Cleaning Up Canal Street

In the Times today, an article celebrating the gentrification of Canal Street is getting strong reactions.



This type of article is a long-time staple for the paper. For years, they've sent writers into "up and coming" neighborhoods to highlight the new shops and eateries. As a record of the changing city, these articles are invaluable--I relied on them when I wrote my book, Vanishing New York. But they also help to hype the changes.

And in all of them, someone makes a statement about how the old neighborhood was dead and the new one is alive, how "no one" was there before and now it's full of "people."

In today's piece, the owner of an upscale new jewelry shop says, “I think people were afraid of Canal Street for so long, and now they’re recognizing there are just so many advantages to the area. I think we’re just beginning to see the neighborhood come alive."

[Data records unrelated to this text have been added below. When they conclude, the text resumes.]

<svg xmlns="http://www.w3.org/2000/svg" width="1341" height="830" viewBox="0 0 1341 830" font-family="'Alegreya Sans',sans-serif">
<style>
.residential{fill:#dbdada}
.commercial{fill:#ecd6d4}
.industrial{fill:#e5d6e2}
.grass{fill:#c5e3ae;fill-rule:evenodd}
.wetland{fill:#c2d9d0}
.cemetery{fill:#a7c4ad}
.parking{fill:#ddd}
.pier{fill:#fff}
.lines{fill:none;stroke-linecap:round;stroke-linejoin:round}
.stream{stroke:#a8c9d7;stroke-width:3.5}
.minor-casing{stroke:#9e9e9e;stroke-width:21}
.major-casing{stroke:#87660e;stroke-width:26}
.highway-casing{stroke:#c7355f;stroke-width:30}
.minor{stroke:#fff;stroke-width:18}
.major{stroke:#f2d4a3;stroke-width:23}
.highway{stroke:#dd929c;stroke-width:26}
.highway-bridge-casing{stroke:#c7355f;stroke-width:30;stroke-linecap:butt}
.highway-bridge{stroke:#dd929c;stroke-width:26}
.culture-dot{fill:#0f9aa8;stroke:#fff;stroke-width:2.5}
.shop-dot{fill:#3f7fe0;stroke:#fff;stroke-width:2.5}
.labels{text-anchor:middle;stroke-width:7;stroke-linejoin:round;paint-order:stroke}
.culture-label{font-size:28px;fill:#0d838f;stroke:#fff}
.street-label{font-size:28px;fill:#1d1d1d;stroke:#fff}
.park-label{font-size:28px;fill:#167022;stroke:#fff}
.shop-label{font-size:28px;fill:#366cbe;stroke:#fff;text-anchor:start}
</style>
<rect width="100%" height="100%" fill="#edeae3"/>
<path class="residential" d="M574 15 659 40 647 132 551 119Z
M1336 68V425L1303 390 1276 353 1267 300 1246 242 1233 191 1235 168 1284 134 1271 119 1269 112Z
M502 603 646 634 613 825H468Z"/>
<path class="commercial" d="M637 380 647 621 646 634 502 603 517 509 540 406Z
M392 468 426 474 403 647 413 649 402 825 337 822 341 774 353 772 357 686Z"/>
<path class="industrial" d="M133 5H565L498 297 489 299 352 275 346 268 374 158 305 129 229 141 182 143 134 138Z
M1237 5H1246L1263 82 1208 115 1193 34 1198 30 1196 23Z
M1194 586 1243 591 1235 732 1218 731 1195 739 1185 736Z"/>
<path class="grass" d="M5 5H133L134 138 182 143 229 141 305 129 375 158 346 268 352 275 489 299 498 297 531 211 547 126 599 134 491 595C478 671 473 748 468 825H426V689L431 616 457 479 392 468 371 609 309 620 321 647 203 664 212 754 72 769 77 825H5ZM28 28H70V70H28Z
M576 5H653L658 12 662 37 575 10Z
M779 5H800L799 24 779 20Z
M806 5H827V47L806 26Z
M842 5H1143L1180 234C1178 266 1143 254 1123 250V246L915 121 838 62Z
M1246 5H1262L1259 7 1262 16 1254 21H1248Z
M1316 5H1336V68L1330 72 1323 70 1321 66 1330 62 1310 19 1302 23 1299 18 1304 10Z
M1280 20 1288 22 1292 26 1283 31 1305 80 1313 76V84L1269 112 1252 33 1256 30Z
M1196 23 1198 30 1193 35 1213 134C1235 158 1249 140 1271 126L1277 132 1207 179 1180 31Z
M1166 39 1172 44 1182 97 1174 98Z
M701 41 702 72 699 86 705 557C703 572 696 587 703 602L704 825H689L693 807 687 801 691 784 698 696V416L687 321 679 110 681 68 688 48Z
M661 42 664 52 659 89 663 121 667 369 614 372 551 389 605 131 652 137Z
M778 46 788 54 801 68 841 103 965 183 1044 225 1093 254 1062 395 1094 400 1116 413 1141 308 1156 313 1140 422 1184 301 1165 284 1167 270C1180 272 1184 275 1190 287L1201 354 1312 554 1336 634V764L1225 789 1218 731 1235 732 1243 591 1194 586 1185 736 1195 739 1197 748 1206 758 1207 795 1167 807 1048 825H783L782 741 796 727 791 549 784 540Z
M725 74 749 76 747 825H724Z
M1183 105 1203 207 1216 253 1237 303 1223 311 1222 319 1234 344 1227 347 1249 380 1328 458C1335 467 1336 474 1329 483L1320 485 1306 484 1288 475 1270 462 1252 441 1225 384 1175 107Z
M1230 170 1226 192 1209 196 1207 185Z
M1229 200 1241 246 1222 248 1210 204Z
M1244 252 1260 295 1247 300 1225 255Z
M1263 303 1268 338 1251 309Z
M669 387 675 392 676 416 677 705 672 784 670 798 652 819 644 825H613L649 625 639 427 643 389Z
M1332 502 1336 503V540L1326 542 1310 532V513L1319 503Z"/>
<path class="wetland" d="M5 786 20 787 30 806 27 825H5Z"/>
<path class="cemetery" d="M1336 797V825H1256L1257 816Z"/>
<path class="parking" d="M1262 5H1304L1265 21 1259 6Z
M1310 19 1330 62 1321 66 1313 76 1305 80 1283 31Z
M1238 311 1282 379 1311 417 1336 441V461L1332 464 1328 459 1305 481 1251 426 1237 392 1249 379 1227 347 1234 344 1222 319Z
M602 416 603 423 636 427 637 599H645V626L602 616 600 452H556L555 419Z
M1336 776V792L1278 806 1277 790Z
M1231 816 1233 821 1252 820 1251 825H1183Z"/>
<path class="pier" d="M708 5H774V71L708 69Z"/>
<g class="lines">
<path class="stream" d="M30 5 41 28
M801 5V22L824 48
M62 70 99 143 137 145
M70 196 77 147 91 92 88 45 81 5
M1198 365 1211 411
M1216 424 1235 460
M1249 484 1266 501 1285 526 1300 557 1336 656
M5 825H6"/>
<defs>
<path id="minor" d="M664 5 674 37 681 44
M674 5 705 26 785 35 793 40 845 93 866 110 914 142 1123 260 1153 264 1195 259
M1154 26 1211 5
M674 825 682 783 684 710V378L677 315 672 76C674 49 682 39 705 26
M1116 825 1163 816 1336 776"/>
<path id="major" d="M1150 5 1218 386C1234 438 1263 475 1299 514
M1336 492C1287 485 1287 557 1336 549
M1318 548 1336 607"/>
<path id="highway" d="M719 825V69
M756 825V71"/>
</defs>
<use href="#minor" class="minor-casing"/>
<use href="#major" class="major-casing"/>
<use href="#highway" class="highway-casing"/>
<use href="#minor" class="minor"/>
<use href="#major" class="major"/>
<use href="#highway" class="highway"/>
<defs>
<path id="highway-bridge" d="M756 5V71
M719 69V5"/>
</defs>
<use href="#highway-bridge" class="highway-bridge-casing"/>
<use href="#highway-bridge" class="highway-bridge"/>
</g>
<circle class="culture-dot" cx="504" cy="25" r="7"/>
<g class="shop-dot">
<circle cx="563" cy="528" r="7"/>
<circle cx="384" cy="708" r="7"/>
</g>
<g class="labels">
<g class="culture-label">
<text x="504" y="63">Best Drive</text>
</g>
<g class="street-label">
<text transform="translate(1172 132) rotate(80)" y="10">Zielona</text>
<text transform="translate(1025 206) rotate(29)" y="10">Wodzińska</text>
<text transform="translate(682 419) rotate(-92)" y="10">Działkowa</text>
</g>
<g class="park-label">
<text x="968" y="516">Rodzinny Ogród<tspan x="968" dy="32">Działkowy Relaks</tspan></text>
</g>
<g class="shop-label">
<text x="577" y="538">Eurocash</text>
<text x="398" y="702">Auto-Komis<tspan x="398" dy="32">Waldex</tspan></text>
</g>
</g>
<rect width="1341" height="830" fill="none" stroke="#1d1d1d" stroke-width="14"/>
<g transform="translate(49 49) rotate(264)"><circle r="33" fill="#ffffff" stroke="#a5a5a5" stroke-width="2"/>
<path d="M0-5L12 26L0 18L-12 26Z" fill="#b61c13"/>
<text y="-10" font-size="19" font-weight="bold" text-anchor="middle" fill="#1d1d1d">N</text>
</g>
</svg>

In the hyper-gentrifying city, where City Hall works with developers and corporations to rezone and "renew," where more and more upper-class white newcomers move into working-class neighborhoods of color, we hear this sentiment all the time. It is what one writer referred to as colonial myopia. In her book Harlem Is Nowhere, Sharifa Rhodes-Pitts recalls sitting in a new Harlem cafĂ© listening to a conversation between two white men. One lived in the neighborhood and one was visiting. “This is fabulous,” the visiting friend exclaimed. “Really, you have to do something to get the word out. There need to be more people up here!” As Rhodes-Pitts points out, the men were “afflicted by that exuberant myopia common to colonists.”

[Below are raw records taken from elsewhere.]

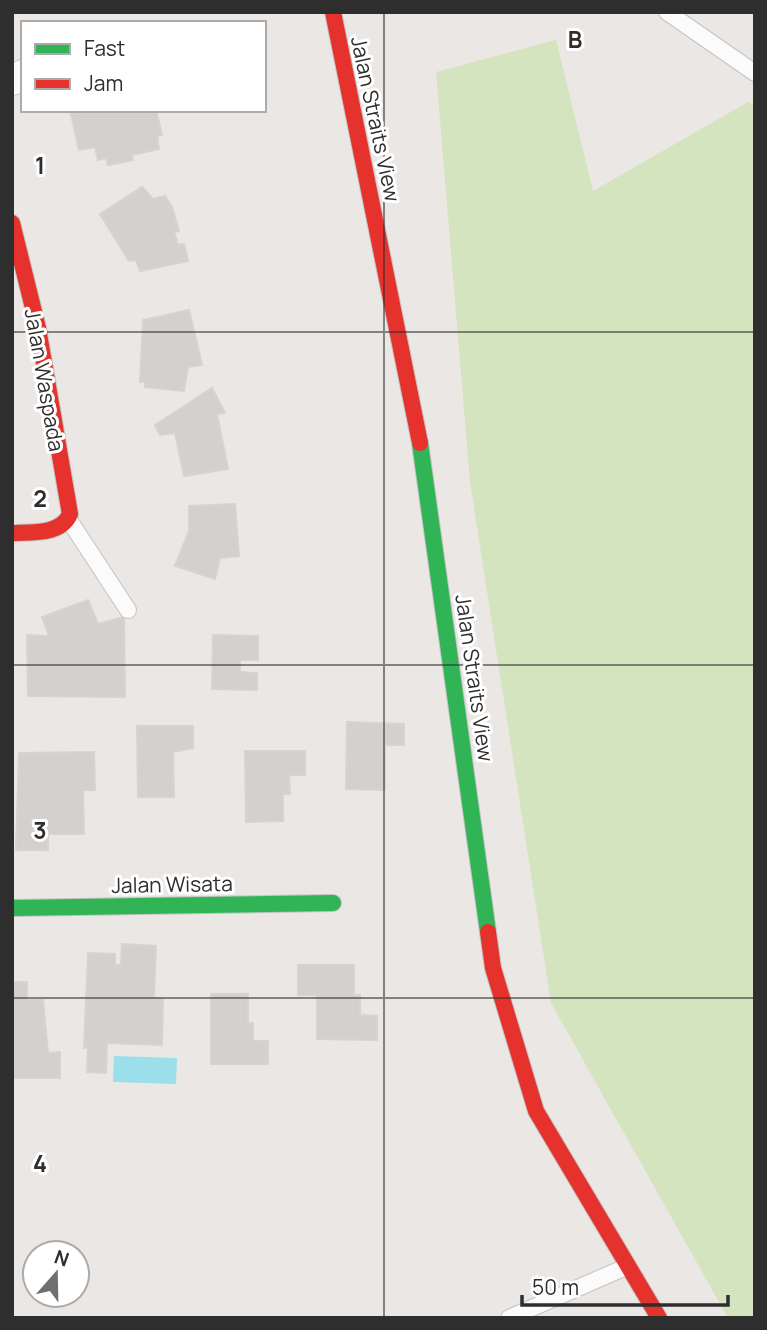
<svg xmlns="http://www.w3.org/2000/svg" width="767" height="1330" viewBox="0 0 767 1330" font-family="Manrope,sans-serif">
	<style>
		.green { fill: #d3e4bf }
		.water { fill: #9bdfea }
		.building { fill: #d3d0cd; stroke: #d6d3d0; stroke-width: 2 }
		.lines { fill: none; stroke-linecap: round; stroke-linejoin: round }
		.lane-casing { stroke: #c4c3c3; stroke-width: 18 }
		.street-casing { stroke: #c4c3c3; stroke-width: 32 }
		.fast-casing { stroke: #c4c3c3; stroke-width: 18 }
		.jam-casing { stroke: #c4c3c3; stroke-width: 18 }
		.lane { stroke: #fcfbfb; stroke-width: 16 }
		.street { stroke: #fcfbfb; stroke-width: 30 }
		.fast { stroke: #30b455; stroke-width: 16 }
		.jam { stroke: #e5322d; stroke-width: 16 }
		.grid { fill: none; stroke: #2e2e2e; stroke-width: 2; stroke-opacity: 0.55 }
		.labels { text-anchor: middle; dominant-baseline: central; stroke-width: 6; stroke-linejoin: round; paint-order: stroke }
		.street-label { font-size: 21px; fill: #2e2e2e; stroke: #fff }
		.grid-label { font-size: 23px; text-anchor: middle; font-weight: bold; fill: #2e2e2e; stroke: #fff; stroke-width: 6; stroke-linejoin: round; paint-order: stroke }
	</style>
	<rect width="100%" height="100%" fill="#ebe7e4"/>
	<polygon class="green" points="556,40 593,191 748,102 755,106 755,1318 728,1318 551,1003 470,482 436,72"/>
	<polygon class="water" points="114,1056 177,1058 176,1084 113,1082"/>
	<g class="building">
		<polygon points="70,110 156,110 162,135 157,136 159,149 132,155 133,160 108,165 106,158 98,160 95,147 79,150"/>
		<polygon points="142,187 153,199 165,196 172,207 179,231 174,232 178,245 184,244 188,261 140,271 136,260 129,261 100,214"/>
		<polygon points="189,310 202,365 188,367 184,391 145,387 145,381 140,382 143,320"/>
		<polygon points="212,388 225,413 217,414 228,469 184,476 175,433 160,435 155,425"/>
		<polygon points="235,504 239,556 220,558 215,579 175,566 189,531 189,506"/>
		<polygon points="88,600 98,624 124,617 125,697 28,696 27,635 49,636 42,617"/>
		<polygon points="213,635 258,636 258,660 240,660 240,672 257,673 257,690 212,689"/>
		<polygon points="347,722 404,724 404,745 385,745 385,790 346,789"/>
		<polygon points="137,726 193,726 193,748 173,752 174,797 138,797"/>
		<polygon points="245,751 305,751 305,775 289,775 290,794 283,794 283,821 246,822"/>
		<polygon points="94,752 95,790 83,790 84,834 48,834 48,850 16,850 19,753"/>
		<polygon points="122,944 156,946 154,998 163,999 162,1045 107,1043 106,1073 87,1072 88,1047 84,1048 88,953 115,954 115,965 121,965"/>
		<polygon points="298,965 354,965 354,995 360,995 360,1015 377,1016 377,1040 317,1039 317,995 298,995"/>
		<polygon points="12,982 27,982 27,1000 43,1000 48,1053 60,1052 60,1078 12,1078"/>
		<polygon points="211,994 248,994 248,1023 253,1023 253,1041 268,1041 268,1064 211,1064"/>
	</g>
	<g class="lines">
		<defs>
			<g id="lane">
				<polyline points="667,12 755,73"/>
				<polyline points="69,520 128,610"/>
				<polyline points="509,1318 626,1267"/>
			</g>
			<polyline id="street" points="12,80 23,75"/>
			<g id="fast">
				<polyline points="420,443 488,932"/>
				<polyline points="12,908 333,903"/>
			</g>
			<g id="jam">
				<polyline points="333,12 420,443"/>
				<path d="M12,223L38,328L70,514C61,535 32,532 12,533"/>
				<polyline points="488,932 493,968 536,1111 659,1318"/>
			</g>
		</defs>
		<use href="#lane" class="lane-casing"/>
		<use href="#street" class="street-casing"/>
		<use href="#fast" class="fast-casing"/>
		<use href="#jam" class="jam-casing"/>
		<use href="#lane" class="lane"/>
		<use href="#street" class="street"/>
		<use href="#fast" class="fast"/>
		<use href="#jam" class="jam"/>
	</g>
	<path class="grid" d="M384,12V1318M12,332H755M12,665H755M12,998H755"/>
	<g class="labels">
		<g class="street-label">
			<text transform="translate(376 119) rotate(78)">Jalan Straits View</text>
			<text transform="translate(45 380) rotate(80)">Jalan Waspada</text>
			<text transform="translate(475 678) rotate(82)">Jalan Straits View</text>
			<text transform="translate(172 884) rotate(-1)">Jalan Wisata</text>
		</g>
	</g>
	<g class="grid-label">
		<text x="575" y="48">B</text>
		<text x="40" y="174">1</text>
		<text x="40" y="507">2</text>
		<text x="40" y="839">3</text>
		<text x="40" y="1172">4</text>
	</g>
	<rect width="767" height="1330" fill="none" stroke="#2e2e2e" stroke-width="28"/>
	<rect x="21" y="21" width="245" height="91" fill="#ffffff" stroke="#ababab" stroke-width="2"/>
	<rect x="35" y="44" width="35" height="10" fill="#30b455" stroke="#ababab" stroke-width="2"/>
	<text x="84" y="56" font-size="21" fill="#2e2e2e">Fast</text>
	<rect x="35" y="79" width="35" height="10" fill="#e5322d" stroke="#ababab" stroke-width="2"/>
	<text x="84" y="91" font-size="21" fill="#2e2e2e">Jam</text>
	<g transform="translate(56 1274) rotate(20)"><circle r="33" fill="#ffffff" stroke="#ababab" stroke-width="2"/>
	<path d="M0-5L12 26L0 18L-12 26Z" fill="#706f6e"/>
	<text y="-10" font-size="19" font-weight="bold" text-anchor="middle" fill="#2e2e2e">N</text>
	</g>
	<path d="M522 1295v10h206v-10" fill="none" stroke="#2e2e2e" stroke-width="3.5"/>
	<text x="532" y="1295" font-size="21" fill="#2e2e2e" stroke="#ffffff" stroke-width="5" paint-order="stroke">50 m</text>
</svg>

Bloomberg's Planning Commissioner, Amanda Burden, was famous for this affliction. She told the Times in 2012, “We are making so many more areas of the city livable. Now, young people are moving to neighborhoods like Crown Heights that 10 years ago wouldn’t have been part of the lexicon.” Livable for whom? Which young people? Whose lexicon?

We know who.



In the lead photo for the Canal Street article, we see two young, fashionable, well-heeled white women walking into Canal Street Market, a kind of clone of Chelsea Market, that hyper-gentrification machine.

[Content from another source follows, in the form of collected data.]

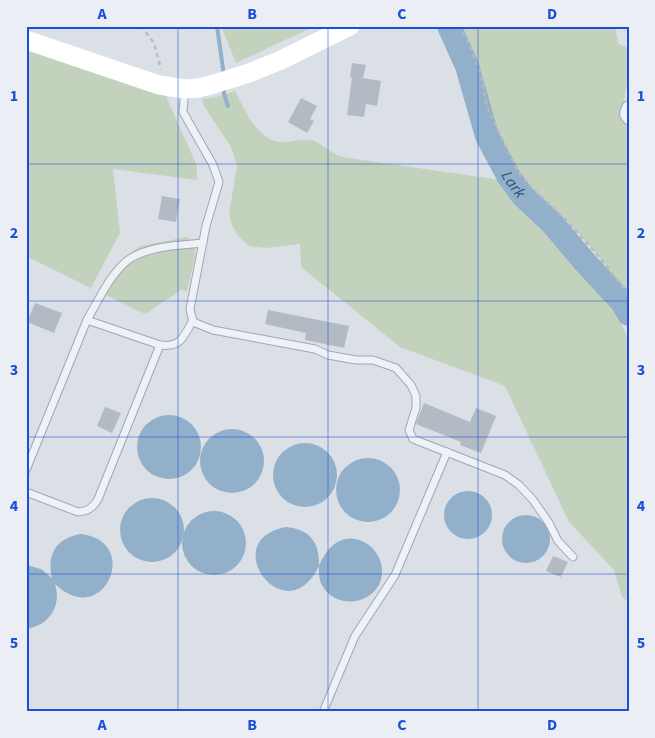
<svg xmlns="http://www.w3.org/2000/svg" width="655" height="738" font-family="'Source Sans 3',sans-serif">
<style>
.green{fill:#c2d2bc}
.water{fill:#93b0cb}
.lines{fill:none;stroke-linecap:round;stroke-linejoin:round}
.stream{stroke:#93b0cb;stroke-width:4}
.river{stroke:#93b0cb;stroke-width:24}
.building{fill:#b2bac4}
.lane-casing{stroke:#a0a7b1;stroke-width:9}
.street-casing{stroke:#a0a7b1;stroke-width:16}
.path{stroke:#b5bbc2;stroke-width:2.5;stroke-dasharray:4 4;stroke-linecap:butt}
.lane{stroke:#eef1f5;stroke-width:7}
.street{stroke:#eef1f5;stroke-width:14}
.secondary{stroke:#fff;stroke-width:19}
.grid{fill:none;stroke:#1d4ed8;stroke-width:1;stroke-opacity:0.55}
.labels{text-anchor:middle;stroke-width:4.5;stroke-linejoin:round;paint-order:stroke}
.water-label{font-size:16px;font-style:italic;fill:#2b4f75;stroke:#ebeff5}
.neatline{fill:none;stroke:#1d4ed8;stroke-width:2}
.grid-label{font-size:16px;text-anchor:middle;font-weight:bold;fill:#1d4ed8}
</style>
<rect width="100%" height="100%" fill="#dbe0e7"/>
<!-- green -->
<g class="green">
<path d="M221 26H315L236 63Z"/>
<path d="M458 26H615L618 43 629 49V70L622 114 629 128V295L595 252 567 221 529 185 517 170 487 107 481 75 468 41Z"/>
<path d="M26 47 101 75 165 94 197 166V180L113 169 120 233 91 288 26 256Z"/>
<path d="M235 91C245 110 258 143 284 142 292 142 303 138 311 140 322 143 330 153 342 157L501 180 549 231 580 259 601 287 620 320 629 341V602L622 597 614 570 569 522 505 386 400 347 301 267 300 244 266 248 249 246 238 236 232 225 229 214 237 165 231 147 204 106 202 99 217 97Z"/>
<path d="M187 237 195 242V257L187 291 181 290 145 314 100 292C111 276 124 257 140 246Z"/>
</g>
<!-- water -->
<g class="water">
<circle cx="169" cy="447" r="32"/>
<circle cx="232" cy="461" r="32"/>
<circle cx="305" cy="475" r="32"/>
<circle cx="368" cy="490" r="32"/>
<circle cx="468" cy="515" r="24"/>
<circle cx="152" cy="530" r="32"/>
<circle cx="214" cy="543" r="32"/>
<circle cx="526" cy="539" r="24"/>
<path d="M286 527C310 529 320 543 319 566 327 545 346 529 369 545 376 551 381 559 382 568 385 604 333 615 320 581 319 576 319 571 319 566 286 635 215 540 286 527Z"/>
<path d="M80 534C143 540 104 631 55 584 62 606 49 626 26 629V565L41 569 52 578C47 555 55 539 80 534Z"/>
</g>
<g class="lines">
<!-- stream -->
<g class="stream">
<path d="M217 26 224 76"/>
<path d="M224 86V94L228 106"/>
</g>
<!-- river -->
<path class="river" id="s1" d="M449 26 467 66 487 136 509 177 523 196 552 223 584 261 622 302 629 314"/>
</g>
<!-- building -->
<g class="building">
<path d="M352 63 366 65 363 78 381 81 377 106 366 104 364 117 347 115 352 78 350 77Z"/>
<path d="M301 98 317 106 310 119 314 121 307 133 288 122Z"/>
<path d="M162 196 180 199 176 222 158 219Z"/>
<path d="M35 303 62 313 54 333 27 322Z"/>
<path d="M268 310 349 326 344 348 305 340 306 333 265 324Z"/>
<path d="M424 403 470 422 476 408 496 416 481 453 460 445 461 442 416 424Z"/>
<path d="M105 407 121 413 112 433 97 426Z"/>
<path d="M553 556 568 562 561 577 546 571Z"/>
</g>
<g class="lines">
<!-- lane casing -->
<g class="lane-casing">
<g id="lane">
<path d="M185 89 183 112 213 165 219 182 206 226 190 309 193 322 213 330 315 349 328 355 356 360H373L396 368 411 385 416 396V408L409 430 413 439 505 475 519 485 533 500 549 523 558 541 573 557"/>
<path d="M87 320C98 301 112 270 131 258 151 246 180 245 203 243"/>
<path d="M26 470 87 320 160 345C181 348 184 336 193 320"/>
<path d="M26 492 78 512C88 511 93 508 98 499L160 345"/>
<path d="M323 712 355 636 395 575 447 452"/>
</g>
</g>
<!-- street casing -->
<g class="street-casing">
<path id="street" d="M629 108 627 114 629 117"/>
</g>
<!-- path -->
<g class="path">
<path d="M141 26 154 43 161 69"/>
<path d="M458 26 468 41 481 76 487 107 517 170 529 185 567 221 595 252 629 295"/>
</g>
<!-- lane -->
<use href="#lane" class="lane"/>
<!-- street -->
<use href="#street" class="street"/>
<!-- secondary -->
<path class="secondary" d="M26 40 159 85 185 89 198 88 214 84 249 73 281 60 350 26"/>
</g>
<!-- grid -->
<path class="grid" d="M178 26V712M328 26V712M478 26V712M26 164H629M26 301H629M26 437H629M26 574H629"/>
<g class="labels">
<!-- water labels -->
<g class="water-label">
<text dy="6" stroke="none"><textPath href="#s1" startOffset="172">Lark</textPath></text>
</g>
</g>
<!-- border -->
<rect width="655" height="738" fill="none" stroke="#ebeff5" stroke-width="55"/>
<rect x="28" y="28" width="600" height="682" class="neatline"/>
<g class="grid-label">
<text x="102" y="19">A</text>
<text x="252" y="19">B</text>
<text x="402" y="19">C</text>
<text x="552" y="19">D</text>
<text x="14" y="101">1</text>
<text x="641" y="101">1</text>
<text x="14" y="238">2</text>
<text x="641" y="238">2</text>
<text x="14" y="375">3</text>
<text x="641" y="375">3</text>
<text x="14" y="511">4</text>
<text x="641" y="511">4</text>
<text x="14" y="648">5</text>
<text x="641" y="648">5</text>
<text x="102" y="730">A</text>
<text x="252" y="730">B</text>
<text x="402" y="730">C</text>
<text x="552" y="730">D</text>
</g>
</svg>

Behind them are at least five people of color, not fashionable and not well-heeled. But they are not the focus of the photo. They are not the stars of this story. They are in the background, as if already fading into the past. They have been coming here for years, shopping for the bargains that Canal has long been known for. But they are not here. They are not part of the lexicon.



Like much of the city, Canal has recently been high-rent blighted. Bloomberg cracked down on counterfeit handbag sellers. Legit shops were forced shut.

In their place are coming new shops for a new population of people who want their spaces controlled, curated, and very clean.



But the wild and vital messiness of New York life still hangs on here.

The aliveness of Canal Street are the crowds of bargain shoppers. The diversity of its clamor. The gray-market merchants and knock-off artists. Canal Plastics and Canal Rubber. (It was, until very recently, the crazy spillage of Argo Electronics. And Pearl Paint. And the Cup & Saucer.) It's the Chinese vendors with their carts of fruits and vegetables and delicacies sending up steam. It's the t-shirts with their "New York Fuckin City" slogans next to "I Heart NY."

This place has been alive for a long time. And now it is being killed by the same force that is killing so much of the city.



On the Times article, the vast majority (if not all) of the comments are critical. Readers are angry.

Tony says, "Seems to me this story is saying in all sorts of coded language that Canal Street became reputable once it became less Chinese and more white. Shade, anyone?"

(Some of that coded language, with a reference to Mandarin, was removed in an online edit last night. The original headline, "Canal Street Cleans Up Nice," was changed to "The Gentrification of Canal Street.")

Scott says, "This article is incredibly tone deaf. Chinatown locals are being pushed out by rising rents, and these writers are celebrating the means by which this is happening."

Bronx girl says, "Real people lived and shopped and went to work and created crowds on Canal Street... This is so distressing. Bye home."

BB says, "Having lived a blocked removed from canal Street for the past 4 decades, Canal Street was the livliest are for as long as I can remember, filled with real people living and working as normal people do most parts of the world. That NY Times would write 'I think we’re just beginning to see the neighborhood come alive,' is offensive to those of us that's lived and enjoyed our real neighborhood."

It goes on.



So maybe it's time for the Times to retire this feature. No more celebrating gentrification. No more selling the corporate white-washing of New York's neighborhoods. The tide is turning on gentrification. People are simply tired of it.